§ **AIM OF THE EXERCISE**: Write out, word for word, the line that contains "17:00～09:00 ※ 上記" and each line after it down to the last line of the data below. Include nothing more.

──────── PROVIDED RECORDS

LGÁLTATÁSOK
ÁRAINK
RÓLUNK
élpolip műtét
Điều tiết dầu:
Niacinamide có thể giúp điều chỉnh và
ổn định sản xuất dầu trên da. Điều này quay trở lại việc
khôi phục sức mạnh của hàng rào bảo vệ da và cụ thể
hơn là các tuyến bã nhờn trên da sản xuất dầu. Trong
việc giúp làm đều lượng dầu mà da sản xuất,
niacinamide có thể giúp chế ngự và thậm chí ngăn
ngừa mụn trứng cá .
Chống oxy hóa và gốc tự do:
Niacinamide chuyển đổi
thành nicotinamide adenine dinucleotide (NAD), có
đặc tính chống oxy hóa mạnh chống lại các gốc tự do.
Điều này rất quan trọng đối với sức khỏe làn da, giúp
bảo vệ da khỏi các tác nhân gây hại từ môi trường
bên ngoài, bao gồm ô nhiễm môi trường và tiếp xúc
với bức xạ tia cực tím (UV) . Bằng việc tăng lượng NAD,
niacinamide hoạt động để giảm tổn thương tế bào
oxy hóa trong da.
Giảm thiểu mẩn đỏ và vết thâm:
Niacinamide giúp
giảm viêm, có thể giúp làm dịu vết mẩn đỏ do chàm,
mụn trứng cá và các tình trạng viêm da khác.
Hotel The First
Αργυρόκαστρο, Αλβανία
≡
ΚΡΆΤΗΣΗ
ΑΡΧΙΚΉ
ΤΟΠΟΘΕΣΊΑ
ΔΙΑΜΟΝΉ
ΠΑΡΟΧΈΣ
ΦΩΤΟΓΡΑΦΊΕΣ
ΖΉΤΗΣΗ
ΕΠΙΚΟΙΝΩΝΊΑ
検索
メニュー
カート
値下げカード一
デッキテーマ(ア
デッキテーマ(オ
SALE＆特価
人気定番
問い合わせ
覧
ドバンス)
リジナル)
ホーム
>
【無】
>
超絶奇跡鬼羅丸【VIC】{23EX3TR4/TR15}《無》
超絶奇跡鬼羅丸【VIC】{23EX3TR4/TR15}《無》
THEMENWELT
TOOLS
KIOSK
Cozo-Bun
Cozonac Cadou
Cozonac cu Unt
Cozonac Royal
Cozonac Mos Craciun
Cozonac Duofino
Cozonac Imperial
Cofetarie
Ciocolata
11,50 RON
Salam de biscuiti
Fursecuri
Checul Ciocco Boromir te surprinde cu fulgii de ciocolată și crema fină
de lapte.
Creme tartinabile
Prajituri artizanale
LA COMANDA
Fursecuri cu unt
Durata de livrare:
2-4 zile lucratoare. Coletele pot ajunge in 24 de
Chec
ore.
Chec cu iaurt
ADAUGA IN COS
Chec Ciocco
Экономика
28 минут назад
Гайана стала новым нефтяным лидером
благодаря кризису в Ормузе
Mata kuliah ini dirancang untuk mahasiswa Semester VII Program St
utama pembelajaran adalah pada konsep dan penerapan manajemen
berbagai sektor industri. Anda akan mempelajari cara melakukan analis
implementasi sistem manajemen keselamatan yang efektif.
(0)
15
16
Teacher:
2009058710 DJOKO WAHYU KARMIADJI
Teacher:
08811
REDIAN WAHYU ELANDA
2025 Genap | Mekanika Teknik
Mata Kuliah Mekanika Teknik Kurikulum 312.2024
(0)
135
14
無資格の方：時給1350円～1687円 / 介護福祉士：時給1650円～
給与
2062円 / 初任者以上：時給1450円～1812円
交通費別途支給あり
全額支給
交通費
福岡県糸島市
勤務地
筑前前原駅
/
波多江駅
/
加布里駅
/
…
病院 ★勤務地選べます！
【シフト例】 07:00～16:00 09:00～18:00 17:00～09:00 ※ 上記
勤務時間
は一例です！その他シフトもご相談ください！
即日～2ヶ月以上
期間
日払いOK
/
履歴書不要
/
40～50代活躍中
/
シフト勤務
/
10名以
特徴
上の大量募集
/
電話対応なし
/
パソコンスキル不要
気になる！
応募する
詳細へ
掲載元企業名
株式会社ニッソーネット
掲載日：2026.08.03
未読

────────────────

§ **OUTPUT OF THE EXERCISE**:
【シフト例】 07:00～16:00 09:00～18:00 17:00～09:00 ※ 上記
勤務時間
は一例です！その他シフトもご相談ください！
即日～2ヶ月以上
期間
日払いOK
/
履歴書不要
/
40～50代活躍中
/
シフト勤務
/
10名以
特徴
上の大量募集
/
電話対応なし
/
パソコンスキル不要
気になる！
応募する
詳細へ
掲載元企業名
株式会社ニッソーネット
掲載日：2026.08.03
未読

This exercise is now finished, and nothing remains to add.